Después de quince años, el movimiento fílmico conocido como Dogme 95 está casi completamente enterrado. La utopía de un cine completamente veraz, regido por una serie de estrictas normas que pretendían proteger la pureza de las cintas, ha quedado casi completamente olvidada y si acaso se recuerda con cierta nostalgia.
Después de la absolutamente perfecta Festen, la carrera de Thomas Vinterberg tomó un giro creativo inesperado y decadente, sin embargo, dejando de lado tres películas bastante olvidables, el realizador danés regresa para demostrar que su fama de joven genio no era gratuita.
Primero que nada, debo decir que el desarrollo de Submarino es absolutamente fascinante. Pensado milimétricamente, el guión del filme suelta pequeños pedazos de información, que poco a poco dan forma al gran cosmos de desolación y miseria que envuelve la historia de los dos hermanos protagonistas, que después de años de separación volverán a encontrarse en la cara más paupérrima y decadente de Dinamarca.
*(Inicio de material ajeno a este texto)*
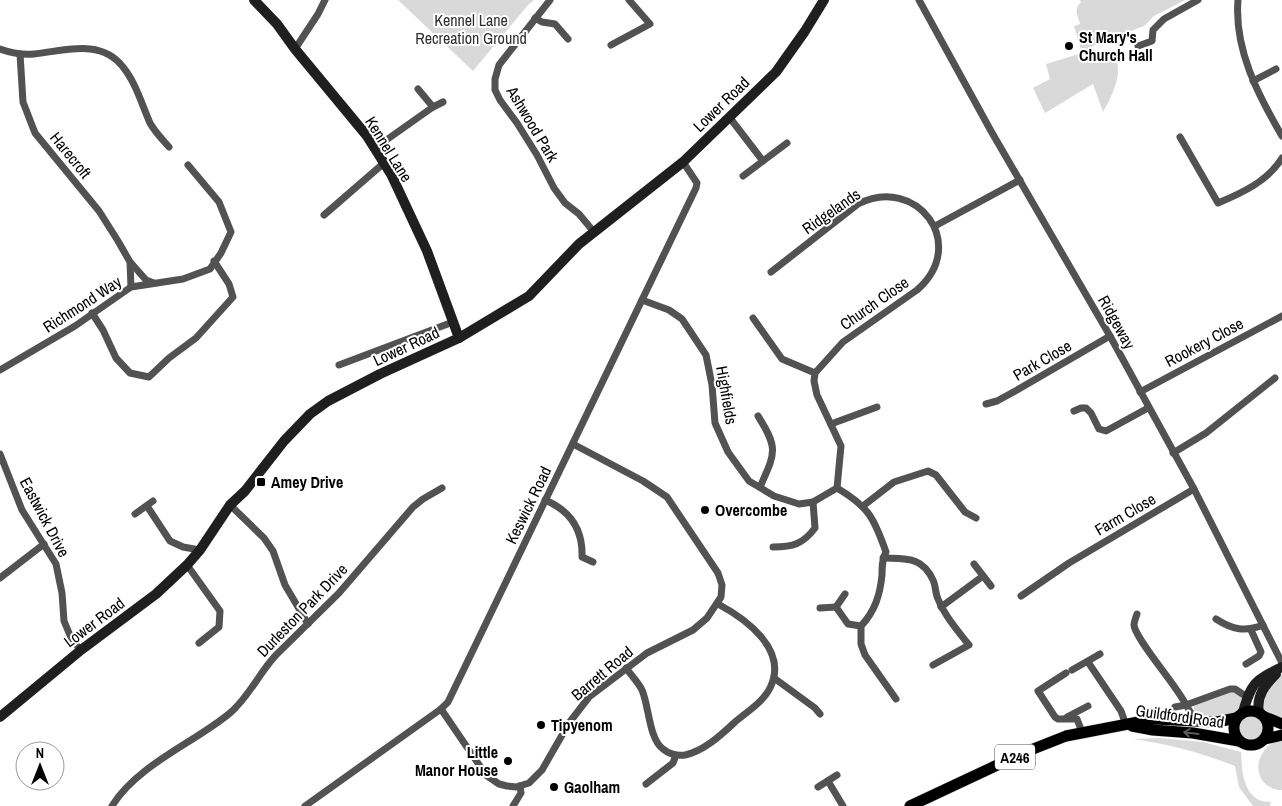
<svg xmlns="http://www.w3.org/2000/svg" width="1282" height="806" font-family="'Archivo Narrow',sans-serif">
	<style>
		.green { fill: #d9d9d9 }
		.lines { fill: none; stroke-linecap: round; stroke-linejoin: round }
		.primary-casing { stroke: #dbdbdb; stroke-width: 12 }
		.street { stroke: #525252; stroke-width: 7 }
		.secondary { stroke: #1f1f1f; stroke-width: 10 }
		.primary { stroke: #000; stroke-width: 11 }
		.oneway { stroke: #595959 }
		.poi-dot { fill: #000; stroke: #fff; stroke-width: 2 }
		.labels { text-anchor: middle; dominant-baseline: central; stroke-width: 4; stroke-linejoin: round; paint-order: stroke }
		.shield { fill: #fff; stroke: #4c4c4c; stroke-width: 1 }
		.shield-label { font-size: 15px; font-weight: bold; fill: #000 }
		.park-label { font-size: 16px; fill: #303030; stroke: #fff }
		.poi-label { font-size: 16px; font-weight: bold; fill: #000; stroke: #fff; text-anchor: start }
		.street-label { font-size: 16px; fill: #000; stroke: #fff }
	</style>
	<rect width="100%" height="100%" fill="#fff"/>
	<g class="green">
		<path d="M398,0H534L528,5L473,71Z"/>
		<path d="M1080,0H1185L1154,16L1144,26L1090,47C1096,52 1105,51 1112,56C1127,68 1110,100 1103,112L1093,84L1045,113L1033,88L1050,79L1046,64L1082,53L1074,26L1080,24C1078,16 1073,9 1081,2Z"/>
		<path d="M1282,674V717C1278,716 1273,716 1270,714C1252,706 1273,681 1282,674Z"/>
		<path d="M1232,692L1237,693L1243,696L1240,710C1235,713 1231,716 1226,717C1216,720 1190,721 1194,706Z"/>
		<circle cx="1251" cy="728" r="12"/>
		<path d="M1159,738L1203,742L1241,752C1242,768 1242,791 1259,800C1262,801 1268,802 1271,802L1270,806H1253L1239,787L1235,766C1202,753 1168,744 1133,739Z"/>
		<path d="M1282,739V790C1260,790 1251,766 1265,750C1269,744 1275,742 1282,739Z"/>
	</g>
	<g class="lines">
		<g class="primary-casing">
			<g id="primary">
				<circle cx="1251" cy="728" r="17"/>
				<path d="M1265,717L1282,724"/>
				<path d="M1132,726L1153,730L1193,733L1239,741"/>
				<path d="M1265,739L1282,735"/>
				<path d="M910,806L1023,753L1066,736L1154,719L1217,722L1236,718"/>
			</g>
		</g>
		<g class="street">
			<path d="M550,0L499,65L495,79V90L500,100L517,123L537,155L554,188L565,203L579,214L594,232"/>
			<path d="M919,0L991,131L1110,336L1194,489L1282,663"/>
			<path d="M1238,0C1234,49 1258,95 1282,136"/>
			<path d="M535,18L542,22L555,24L568,39"/>
			<path d="M611,45L650,24L629,0"/>
			<path d="M1138,46L1152,41L1153,30L1164,19L1198,0"/>
			<path d="M0,49C11,53 22,55 34,54C64,51 101,38 123,67C136,83 142,105 150,123C155,132 162,139 169,147"/>
			<path d="M295,49L318,14L325,0"/>
			<path d="M20,54L23,102L35,133L99,211L118,241L130,262L131,287"/>
			<path d="M1253,81L1276,69"/>
			<path d="M433,107L443,102"/>
			<path d="M730,118L763,161"/>
			<path d="M1180,137L1218,203C1242,193 1268,181 1282,158"/>
			<path d="M375,148L433,107L418,89"/>
			<path d="M743,176L787,143"/>
			<path d="M324,215L384,163"/>
			<path d="M935,226L1020,180"/>
			<path d="M131,263L146,280L154,283"/>
			<path d="M771,272L858,204C916,174 970,244 917,290L843,342L815,373L814,381L817,395L841,446L837,488"/>
			<path d="M642,300L669,310L682,319L706,355L712,385L715,423L728,452L749,481L774,496L799,504L813,502L837,488"/>
			<path d="M92,313L103,330L116,358L130,373L149,377L169,358L196,338L233,297L229,284L214,261"/>
			<path d="M753,318L782,359L815,373"/>
			<path d="M339,365L453,322"/>
			<path d="M0,370L75,326L131,287L183,279L210,269L221,253L231,232L219,202L188,165"/>
			<path d="M1140,392L1282,316"/>
			<path d="M986,404L997,401L1017,390L1110,336"/>
			<path d="M1074,411L1081,408H1086L1091,413L1099,429L1106,431L1148,408"/>
			<path d="M758,416C779,449 775,453 760,487"/>
			<path d="M831,424L877,407"/>
			<path d="M1173,453L1206,433L1275,378"/>
			<path d="M0,454L22,510L56,564L62,593L64,621L72,640L81,650"/>
			<path d="M837,488C869,507 874,518 886,552C882,559 882,567 882,575C880,595 875,611 861,626V644L865,655L896,699"/>
			<path d="M545,500C571,511 583,530 582,557L593,562"/>
			<path d="M230,505L264,538L273,551L285,585L308,624"/>
			<path d="M147,506L170,541L183,547L200,550"/>
			<path d="M863,506L894,482L928,471L936,475L965,512L976,518"/>
			<path d="M135,514L153,501"/>
			<path d="M773,547C793,547 803,544 815,528L813,502"/>
			<path d="M883,558C906,559 922,556 933,580C936,586 935,593 938,599C945,616 957,630 969,645L933,665"/>
			<path d="M974,564L991,586"/>
			<path d="M187,565L220,611L219,627L199,643"/>
			<path d="M0,578L44,544"/>
			<path d="M1021,596L1069,563L1194,489"/>
			<path d="M836,607L848,624L861,626"/>
			<path d="M836,607L845,594"/>
			<path d="M941,607L983,576"/>
			<path d="M820,608L836,607"/>
			<path d="M1137,614C1136,617 1134,622 1134,625C1135,639 1178,687 1186,705L1175,707"/>
			<path d="M1216,619C1233,630 1245,632 1263,625"/>
			<path d="M1088,662L1121,711L1126,725"/>
			<path d="M1246,664L1259,656L1261,652L1251,630"/>
			<path d="M626,668C631,675 638,682 642,690C649,706 649,739 663,749C669,754 677,756 685,755C704,751 721,735 735,722C747,712 763,702 770,688C789,650 746,619 718,604"/>
			<path d="M1072,670L1100,654"/>
			<path d="M1066,673L1038,691L1055,717L1058,719H1077L1082,732"/>
			<path d="M774,678L815,708L820,714"/>
			<path d="M441,709L486,775L499,784L507,786L516,787L529,783L542,770L569,723L589,697L647,653L693,630L707,618L721,597L722,585L718,573L667,497L643,481L573,444"/>
			<path d="M1067,717L1088,706"/>
			<path d="M1196,721L1186,705L1230,689H1235L1247,697"/>
			<path d="M828,781L843,806"/>
			<path d="M646,784L673,763L676,755"/>
			<path d="M818,787L837,775"/>
			<path d="M112,806C137,765 194,743 230,713C249,697 259,673 276,655L339,593L413,507L423,499L442,488"/>
			<path d="M305,806L441,709L448,702L696,188L697,183L683,162"/>
			<path d="M513,806L521,793L520,786"/>
		</g>
		<g class="secondary">
			<path d="M254,0L277,24L295,49L367,136L391,174L427,251L459,338"/>
			<path d="M1243,712C1252,682 1254,681 1282,667"/>
			<path d="M1259,712C1256,696 1265,685 1276,674"/>
			<path d="M0,717L81,650L156,594L187,565L200,550L230,505L245,491L284,441L310,414L328,401L380,374L459,338L529,296L579,244L683,162L776,72L805,31L824,0"/>
		</g>
		<use href="#primary" class="primary"/>
	</g>
	<defs><path id="oneway-shaft" d="M-6 0H5M1.5-3L5.5 0L1.5 3" fill="none" stroke-width="1.6" stroke-linecap="round" stroke-linejoin="round" transform="scale(1.25)"/></defs>
	<use class="oneway" href="#oneway-shaft" transform="translate(1191 733) rotate(-173)"/>
	<g class="poi-dot">
		<circle cx="1069" cy="46" r="5"/>
		<rect x="256" y="477" width="10" height="10" rx="2.5"/>
		<circle cx="705" cy="510" r="5"/>
		<circle cx="541" cy="725" r="5"/>
		<circle cx="508" cy="761" r="5"/>
		<circle cx="554" cy="787" r="5"/>
	</g>
	<g class="labels">
		<rect class="shield" x="995" y="744.5" width="40" height="25" rx="4"/>
		<g class="shield-label">
			<text x="1015" y="757">A246</text>
		</g>
		<g class="park-label">
			<text x="471" y="20">Kennel Lane<tspan x="471" dy="18">Recreation Ground</tspan></text>
		</g>
		<g class="poi-label">
			<text x="1079" y="37">St Mary's<tspan x="1079" dy="18">Church Hall</tspan></text>
			<text x="271" y="482">Amey Drive</text>
			<text x="715" y="510">Overcombe</text>
			<text x="551" y="725">Tipyenom</text>
			<text x="498" y="752" text-anchor="end">Little<tspan x="498" dy="18">Manor House</tspan></text>
			<text x="564" y="787">Gaolham</text>
		</g>
		<g class="street-label">
			<text transform="translate(721 104) rotate(-44)">Lower Road</text>
			<text transform="translate(533 124) rotate(59)">Ashwood Park</text>
			<text transform="translate(389 149) rotate(58)">Kennel Lane</text>
			<text transform="translate(71 155) rotate(51)">Harecroft</text>
			<text transform="translate(831 211) rotate(-35)">Ridgelands</text>
			<text transform="translate(874 303) rotate(-35)">Church Close</text>
			<text transform="translate(82 304) rotate(-33)">Richmond Way</text>
			<text transform="translate(1117 322) rotate(61)">Ridgeway</text>
			<text transform="translate(1204 342) rotate(-28)">Rookery Close</text>
			<text transform="translate(406 346) rotate(-25)">Lower Road</text>
			<text transform="translate(1042 360) rotate(-30)">Park Close</text>
			<text transform="translate(727 395) rotate(80)">Highfields</text>
			<text transform="translate(528 505) rotate(-64)">Keswick Road</text>
			<text transform="translate(1125 514) rotate(-30)">Farm Close</text>
			<text transform="translate(45 517) rotate(62)">Eastwick Drive</text>
			<text transform="translate(302 610) rotate(-46)">Durleston Park Drive</text>
			<text transform="translate(94 622) rotate(-37)">Lower Road</text>
			<text transform="translate(602 673) rotate(-40)">Barrett Road</text>
			<text transform="translate(1180 716) rotate(8)">Guildford Road</text>
		</g>
	</g>
	<g transform="translate(40 766)"><circle r="24" fill="#ffffff" stroke="#999999"/>
	<path d="M0-4L9 19L0 12L-9 19Z" fill="#000000"/>
	<text y="-8" font-size="14" font-weight="bold" text-anchor="middle" fill="#000000">N</text>
	</g>
</svg>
Submarino es la película más impactante que he visto en lo que va del año. La intensa disección familiar y social que Vinterberg plantea en este relato es verdaderamente desoladora, negándose en todo momento a condenar las atrocidades que vemos en pantalla, para ubicarlas en un contexto objetivo que permite analizar la terrible soledad y deshumanización en la que se encuentra inmerso el hombre moderno.
Histriónicamente la película es sobresaliente y nos descubre el talento de dos extraordinarios actores hasta ahora desconocidos para mí, Peter Plaugborg y Jakob Cedergren, que merecerían cosechar algún premio por sus interpretaciones protagónicas cargadas de una emotividad desgarradora.